The package creates a $15 billion grant program for live venues, theaters, and museum operators that have lost at least 25% of their revenues.

The initial grant can total up to $10 million per eligible business. A second grant, worth half the amount of the first, may also be available. The money is for specified expenses such as payroll costs, rent, utilities, and PPE.

During the first 14 days of the program’s implementation, grants will be awarded to those who have faced 90% revenue losses. After those two weeks, venues who have experienced at least 70% revenue losses will be eligible during the next 14 days. After the first month of the program, other eligible businesses may receive grants.

Funding for Schools and Child Care

The Act provides $82 billion in aid for K-12 schools and colleges. An additional $10 billion is included to support child care providers that have struggled because of the pandemic.

Rental Assistance

The Act extends — until January 31 — the eviction protection that was set to expire at the end of the year. It also provides $25 billion in rental assistance for individuals who lost their sources of income during the pandemic.

Nutrition Assistance

The package raises SNAP benefits by 15% for six months but does not expand eligibility.

Vaccine and Hospital Funding

The Act provides $20 billion for the purchase of vaccines so they can be available at no charge for those who need it, as well as another $8 billion for vaccine distribution.
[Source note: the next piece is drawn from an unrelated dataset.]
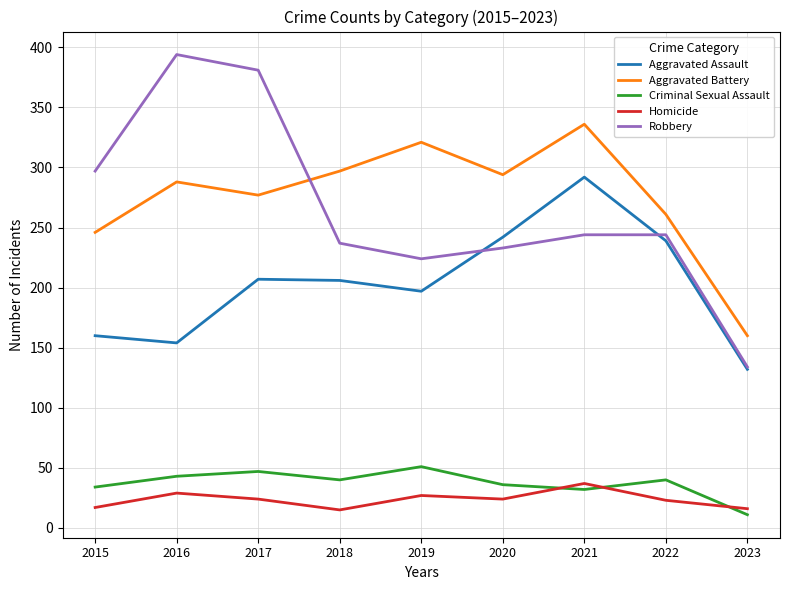

How many interior local peaks does the Aggravated Battery series have?

3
It also gives states $20 billion to assist with testing.

And it adds $3 billion to the $175 billion fund for hospitals and health care providers for reimbursement of health care-related expenses or lost revenue resulting from the pandemic.

Other Key Additions

Broadband Access

The measure contains $7 billion to increase access to broadband Internet, including a new Emergency Broadband Benefit that will help millions of students’ families and unemployed workers afford the broadband they need during the pandemic.

Transportation Aid

Lawmakers also agreed to provide $45 billion in transportation-related assistance, including:

$16 billion for airlines to pay the salaries of workers and contractors;
$14 billion for mass transit agencies;
$10 billion for highways; and
$1 billion for Amtrak.


$13 billion will support farmers and agriculture, including money under the Coronavirus Food Assistance Program, for growers, livestock, dairy, and poultry producers.